EXCERPTED DATA
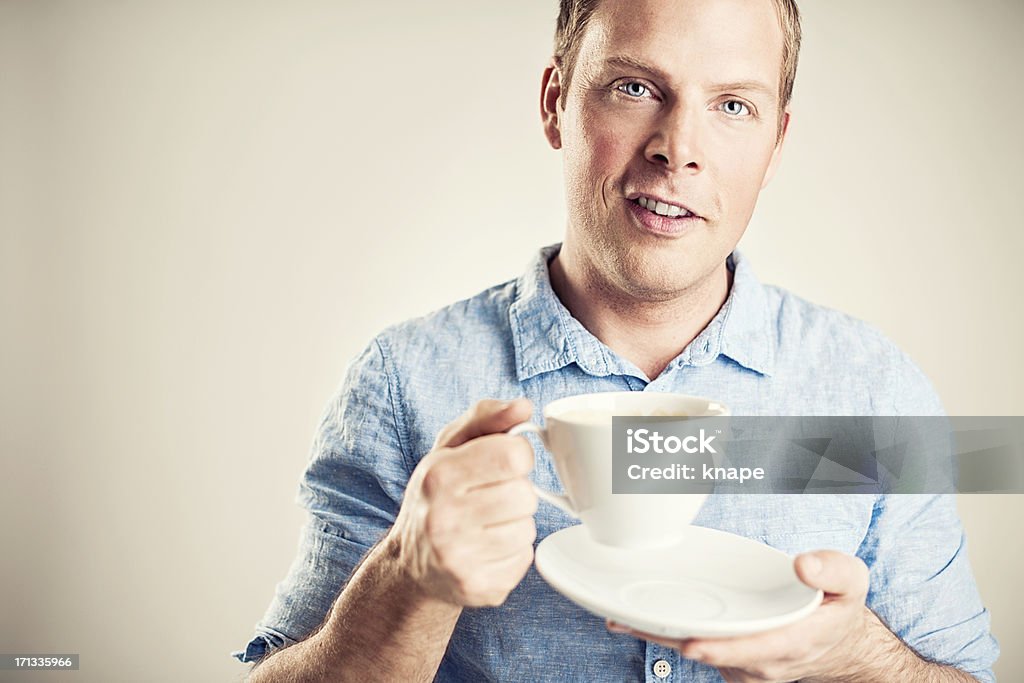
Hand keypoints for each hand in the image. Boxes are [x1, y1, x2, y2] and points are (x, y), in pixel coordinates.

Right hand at [389, 398, 537, 607]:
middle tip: (490, 497)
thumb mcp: (450, 447)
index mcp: (439, 475)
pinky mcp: (479, 588)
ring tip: (486, 524)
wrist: (412, 564)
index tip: (500, 463)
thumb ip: (486, 417)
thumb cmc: (437, 495)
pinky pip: (524, 559)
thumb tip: (523, 406)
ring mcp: (460, 559)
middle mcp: (444, 519)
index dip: (515, 456)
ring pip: (527, 529)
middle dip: (515, 492)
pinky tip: (486, 549)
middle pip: (525, 495)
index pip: (514, 456)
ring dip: (514, 524)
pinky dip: (512, 552)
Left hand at [607, 550, 874, 681]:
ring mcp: (743, 666)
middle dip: (668, 639)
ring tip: (617, 618)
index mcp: (792, 641)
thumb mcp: (852, 582)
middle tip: (624, 622)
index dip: (719, 648)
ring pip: (696, 652)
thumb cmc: (837, 607)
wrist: (838, 644)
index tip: (690, 643)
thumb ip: (833, 570)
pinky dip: (669, 634)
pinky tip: (638, 618)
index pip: (751, 649)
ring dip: (659, 637)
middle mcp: (762, 661)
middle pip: (709, 652)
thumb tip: (804, 564)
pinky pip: (696, 649)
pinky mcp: (730, 663)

PROBLEM REQUIREMENTS
From the line containing "index dip: (719, 648)" to the final line of the entries, print every line exactly and nothing else.

WRITTEN REPLY
index dip: (719, 648)
ring pip: (696, 652)
thumb cmc: (837, 607)
wrist: (838, 644)
index tip: (690, 643)
thumb ip: (833, 570)
pinky dip: (669, 634)
pinky tip: (638, 618)
index pip: (751, 649)
ring dip: (659, 637)
middle mcp: (762, 661)
middle pip: (709, 652)
thumb tip: (804, 564)
pinky pip: (696, 649)
pinky mcp: (730, 663)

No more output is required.